The scuffle between bondholders and US newspaper publisher, Tribune, is unlikely to set a precedent for a larger war among America's troubled leveraged buyouts.
Some of the Los Angeles Times' parent’s creditors are fighting its bankruptcy plan, arguing that Sam Zell’s buyout should never have been allowed in the first place. Lenders to other companies that levered up may want to make similar claims. But Tribune’s swift demise suggests it was an especially egregious case.

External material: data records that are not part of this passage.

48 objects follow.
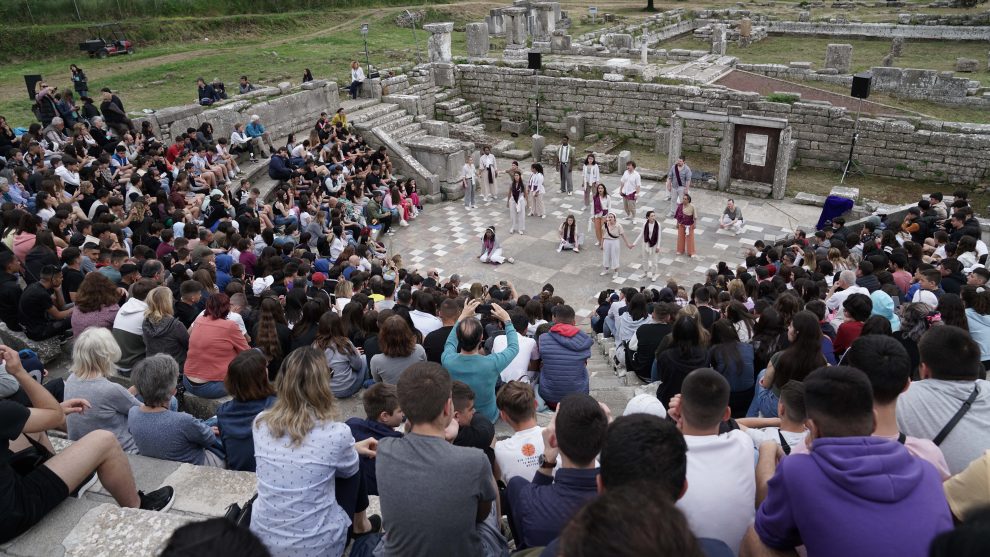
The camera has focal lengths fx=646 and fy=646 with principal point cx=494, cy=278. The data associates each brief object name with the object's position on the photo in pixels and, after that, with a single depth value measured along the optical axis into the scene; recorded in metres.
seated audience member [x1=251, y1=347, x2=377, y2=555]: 3.66
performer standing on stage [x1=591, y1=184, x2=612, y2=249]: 14.53
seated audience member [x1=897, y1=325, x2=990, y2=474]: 3.85
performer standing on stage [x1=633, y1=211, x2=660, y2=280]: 13.08
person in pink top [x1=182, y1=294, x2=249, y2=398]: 6.44
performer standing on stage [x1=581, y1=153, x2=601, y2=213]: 16.31
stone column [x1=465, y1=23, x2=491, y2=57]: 26.77
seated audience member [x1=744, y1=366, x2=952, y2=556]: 2.61
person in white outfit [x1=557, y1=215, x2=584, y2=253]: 14.67
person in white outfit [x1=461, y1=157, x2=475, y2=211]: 17.17
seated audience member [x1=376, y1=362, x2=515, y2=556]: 3.21
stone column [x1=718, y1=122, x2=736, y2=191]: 17.41
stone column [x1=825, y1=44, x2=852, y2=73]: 24.73
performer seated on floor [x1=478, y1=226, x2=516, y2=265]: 14.26
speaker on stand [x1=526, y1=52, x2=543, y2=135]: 22.81
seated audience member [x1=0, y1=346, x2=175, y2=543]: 3.90
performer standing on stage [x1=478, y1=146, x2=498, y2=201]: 17.42
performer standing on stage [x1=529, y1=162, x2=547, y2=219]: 16.06
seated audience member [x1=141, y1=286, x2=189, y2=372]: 6.74
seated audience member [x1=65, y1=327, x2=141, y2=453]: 5.12
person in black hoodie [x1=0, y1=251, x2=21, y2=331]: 7.88
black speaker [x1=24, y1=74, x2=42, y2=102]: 17.16
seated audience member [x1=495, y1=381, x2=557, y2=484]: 4.05
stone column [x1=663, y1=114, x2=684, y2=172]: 18.11
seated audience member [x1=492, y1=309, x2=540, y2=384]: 6.69
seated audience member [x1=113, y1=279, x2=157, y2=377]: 6.84
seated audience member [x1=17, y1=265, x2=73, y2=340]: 7.66
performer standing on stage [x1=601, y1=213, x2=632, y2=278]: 13.06
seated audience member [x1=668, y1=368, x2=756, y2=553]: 3.21
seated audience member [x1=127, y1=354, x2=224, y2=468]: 4.82
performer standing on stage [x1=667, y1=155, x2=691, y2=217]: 15.82
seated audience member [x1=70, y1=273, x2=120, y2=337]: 7.15
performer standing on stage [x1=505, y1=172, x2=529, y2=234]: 15.28
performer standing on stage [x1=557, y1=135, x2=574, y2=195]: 17.41
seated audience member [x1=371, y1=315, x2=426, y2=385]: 5.96
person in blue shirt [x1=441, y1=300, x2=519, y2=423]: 5.50
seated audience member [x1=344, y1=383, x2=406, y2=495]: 4.46
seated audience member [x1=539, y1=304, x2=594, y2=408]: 6.46
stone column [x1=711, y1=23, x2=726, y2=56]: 26.20
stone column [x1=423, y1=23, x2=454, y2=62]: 24.17
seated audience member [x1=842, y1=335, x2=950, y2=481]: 3.63
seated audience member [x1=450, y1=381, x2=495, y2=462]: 4.32
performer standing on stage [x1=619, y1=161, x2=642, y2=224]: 15.54
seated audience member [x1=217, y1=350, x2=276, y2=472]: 4.69
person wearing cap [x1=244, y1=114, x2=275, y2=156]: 17.50
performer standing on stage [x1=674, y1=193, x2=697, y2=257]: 13.73
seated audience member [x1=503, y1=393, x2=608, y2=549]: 3.23
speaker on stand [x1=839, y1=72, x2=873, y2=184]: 16.91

Bondholders representing more than 18% of the debt are claiming “fraudulent conveyance”, legal jargon meaning that the $12 billion deal for the group, which also publishes the Chicago Tribune and owned the Cubs baseball team, unfairly paid out the equity holders of Tribune, while subordinating lenders to the company before it geared up like a drunken sailor. Aggrieved creditors often make such fraudulent conveyance claims when LBOs go bust. They can win in two ways.
First, they can show the lenders closed the deal despite knowing it would lead the company to the wrecker's ball. That usually only works if the company goes bankrupt within a year - a distinction that eminently qualifies Tribune. Other troubled LBOs do not. Among some of the more wobbly deals of the same era, radio company Clear Channel’s deal closed in May 2008.
Casino group Harrah’s Entertainment went private in January 2008. Both firms are struggling mightily - but so far have avoided filing for Chapter 11 protection. Tribune's bondholders could also win if the company can be proven to have been effectively insolvent at the time of the deal, or if the total enterprise value of the company amounted to less than the debt used to buy it.
This is tricky, since values can be subjective, and do change over time. Still Zell’s deal, in the clearer light of the post-crisis age, looks more aggressive than others. Tribune was saddled with debt that gave an enterprise value of more than 11 times ebitda. Rivals, like the New York Times Co., had values closer to 7 times. Tribune had a debt to equity ratio of 24-to-1. Clear Channel’s LBO was about 7-to-1.
Unsecured creditors in other troubled LBOs may try to make similar claims. But Tribune’s swift descent into bankruptcy makes the case particularly strong. A victory for the bondholders might embolden copycat lawsuits — but equally it could convince buyout firms to keep their zombie companies out of bankruptcy a little while longer.